TASK TO COMPLETE »
Nothing but the lines from the one containing "24: (96, 213, 10.13)" through the one containing "36: (664, 409, 7.06)", both included, should be given again, each exactly as written below.

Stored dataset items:

- - - - - - -

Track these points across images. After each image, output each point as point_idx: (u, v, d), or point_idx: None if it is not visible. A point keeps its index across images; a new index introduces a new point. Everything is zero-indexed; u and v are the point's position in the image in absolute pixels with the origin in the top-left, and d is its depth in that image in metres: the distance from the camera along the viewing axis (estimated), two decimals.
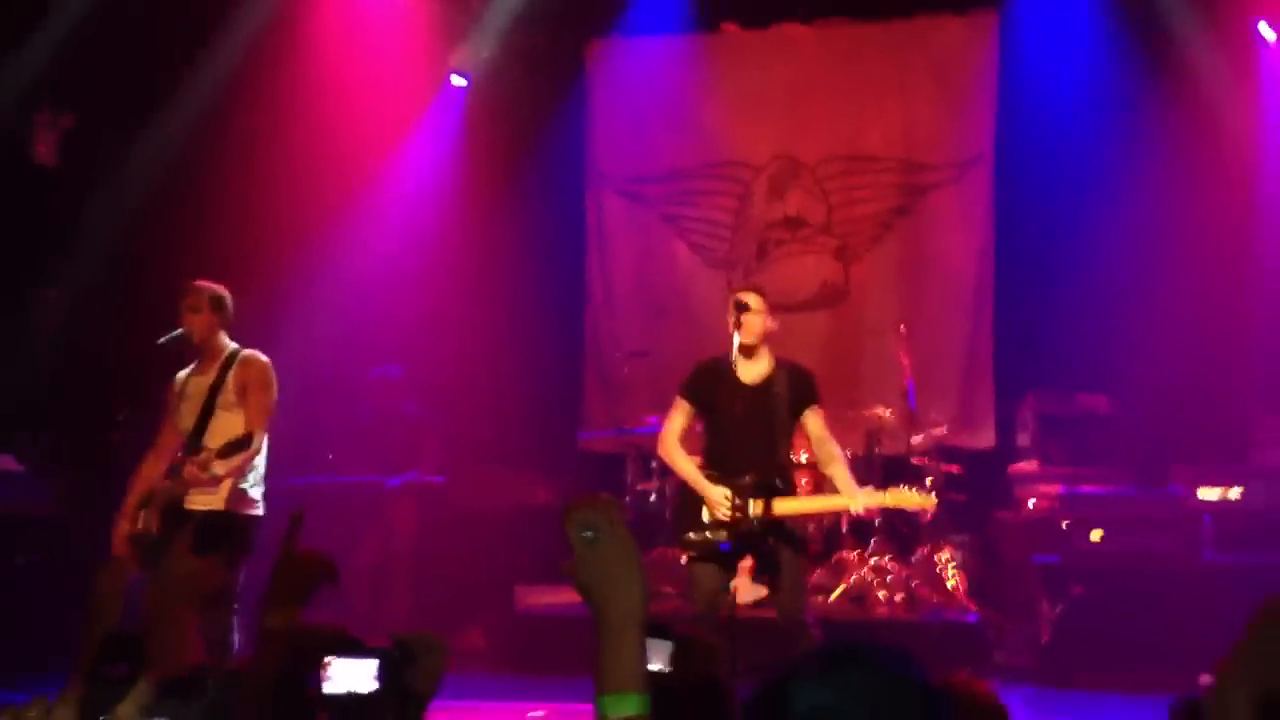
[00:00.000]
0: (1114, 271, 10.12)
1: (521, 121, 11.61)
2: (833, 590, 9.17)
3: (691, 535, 6.56)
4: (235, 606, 6.54)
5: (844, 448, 9.35)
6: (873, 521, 9.37)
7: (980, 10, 11.04)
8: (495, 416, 11.05)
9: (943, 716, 1.75)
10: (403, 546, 9.97)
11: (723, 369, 6.70)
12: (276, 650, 2.84)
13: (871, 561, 9.26)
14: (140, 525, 6.51)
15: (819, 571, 9.32)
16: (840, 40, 11.44)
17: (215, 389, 6.70)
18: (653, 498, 9.75)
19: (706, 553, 6.53)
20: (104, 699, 2.78)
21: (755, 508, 6.46)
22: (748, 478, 6.52)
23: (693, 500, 6.60)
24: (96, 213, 10.13)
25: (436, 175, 11.52)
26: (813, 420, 6.79)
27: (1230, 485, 9.00)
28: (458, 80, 11.62)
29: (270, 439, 6.78)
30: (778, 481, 6.57)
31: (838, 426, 9.75)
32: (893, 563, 9.25)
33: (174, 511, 6.51)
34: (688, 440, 6.88)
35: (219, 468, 6.43)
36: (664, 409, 7.06)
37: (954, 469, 9.75)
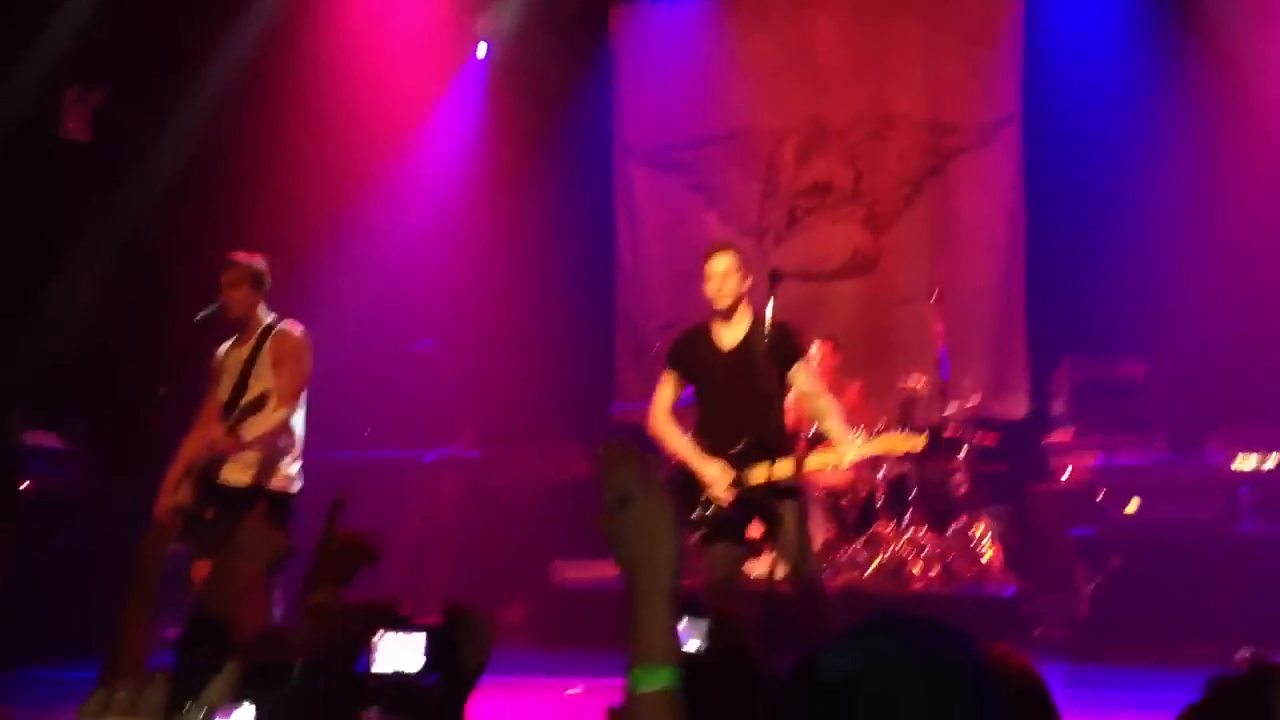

- - - - - - -

TASK ANSWER »
24: (96, 213, 10.13)
25: (436, 175, 11.52)
26: (813, 420, 6.79)
27: (1230, 485, 9.00)
28: (458, 80, 11.62)
29: (270, 439, 6.78)
30: (778, 481, 6.57)
31: (838, 426, 9.75)
32: (893, 563, 9.25)
33: (174, 511, 6.51)
34: (688, 440, 6.88)
35: (219, 468, 6.43)
36: (664, 409, 7.06)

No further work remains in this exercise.